Tracks

Lichens: "Vevor of Agassou"

(2007)

By Dom Sinacola | 31 January 2008

Rob Lowe -- former bassist of Chicago’s 90 Day Men, a group, simply put, that was a slithering cross between noise and soul -- has stuck to his solo namesake and has recruited White/Light member and sound engineer Jeremy Lemos to record and mix the second Lichens album on Kranky, Omns. Although the recording contributions by fellow Chicago artists Shelly Steffans and Donny Mahlmeister keep the record’s majestic tone from relying on (and crediting) the duo of Lowe and Lemos too easily, it’s the White/Lichens performance trio, composed of Lowe, Lemos, and guitarist Matt Clarke, that justifies (along with the impassioned live ingenuity of solo Lowe) the melodramatic breadth of Omns. Both glass plains of falsetto and Neanderthal blues chords wrapped in mammoth fur, Omns is how Lowe’s captured bloodlust inside the limitless babel of his niche drone community. The sense of parochial family isn’t something Chicago’s scene can emulate without sharing in incestuous means of production, but exactly that kind of realism pervades Lowe’s work as it glowers openly through structural touchstones, suite notions, and palpable catharsis.

Why not admit to the esoteric appeal of a brand of music by indulging in sheer, shocking passages of melodrama?
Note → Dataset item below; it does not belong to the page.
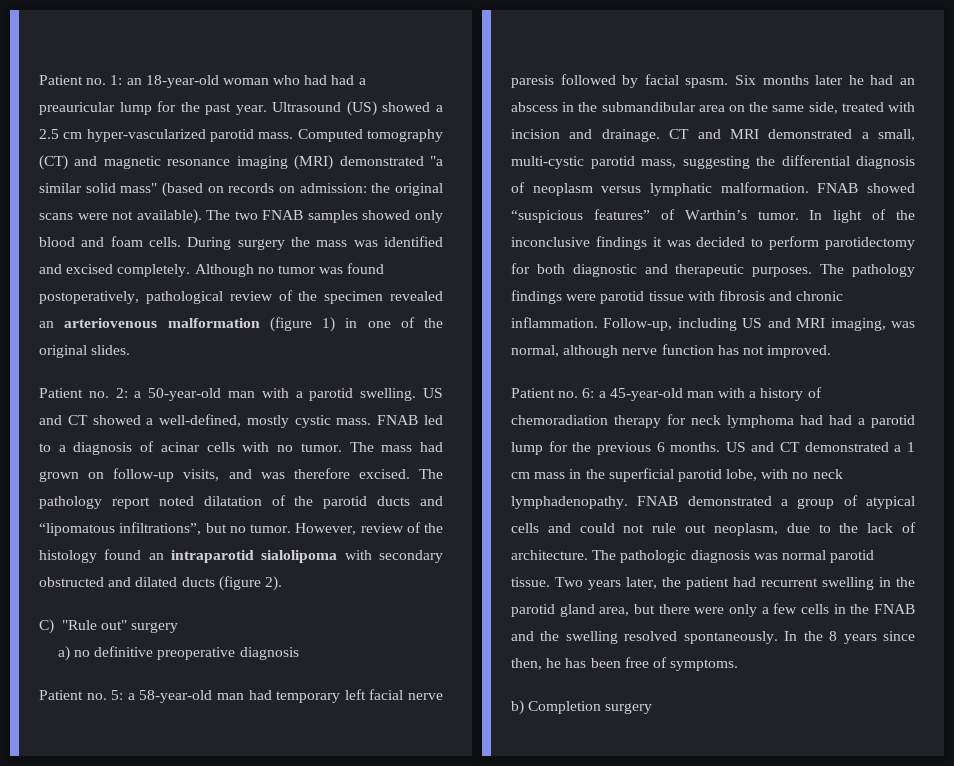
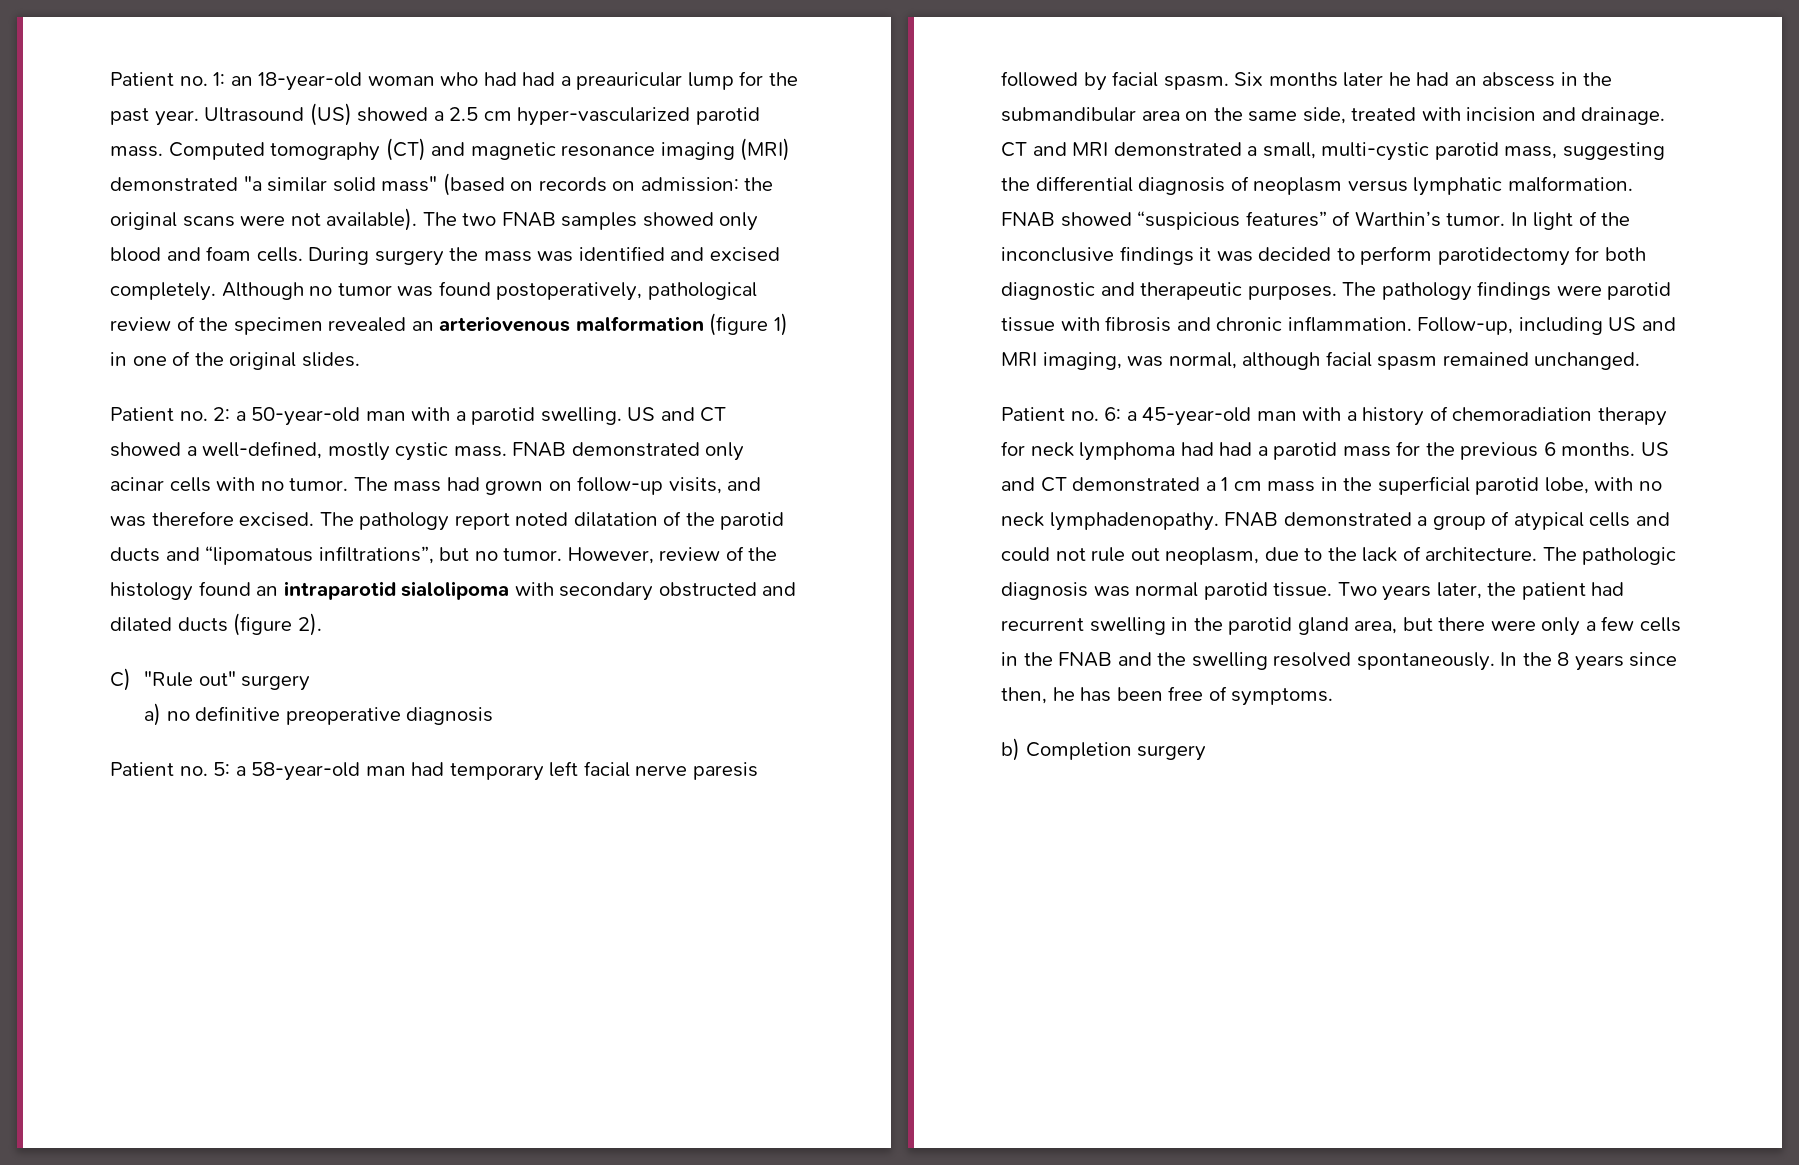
[423,415,443,425] [39,441,155,455] led to a diagnosis of -> [571,442,745,461] demonstrated only
[622,344,832,358] nerve function has not improved. -> [1325,351,1641,370] facial spasm remained unchanged.
[511,442,543,455] lump -> [1342,446,1391,457] mass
Regionally, Lichens fits within a dotted line, within a cast of “forward-thinking” musicians that seem to be characterized, if solely, by their exploration of minimalism within a new eye for audience accessibility. We’re talking Kranky, sure, and we’re talking the Hideout, but Lowe grafts a more overt stance on the uncompromising ways of his “collective.” His is about skewing typically uncompromising means, proving their gorgeousness while allowing for everything still impenetrable to maintain the grandest of meta-ideas. In fact, album opener “Vevor of Agassou” sounds every bit a shuddering libation to Sigur Rós, but it cuts out the fat without ciphering the track’s prenatal tension; a dissonant bass fires brimstone into “Vevor’s” cherubic belly and a lone electric guitar skips progression to obsess over a jangly phrase. Lowe manages to break down the immutable shell around his crystalline arrangement, creating juxtaposition that shares scope with his place in Chicago’s Nile-like scene, both celebrating and tearily moving away from his nurturing predecessors.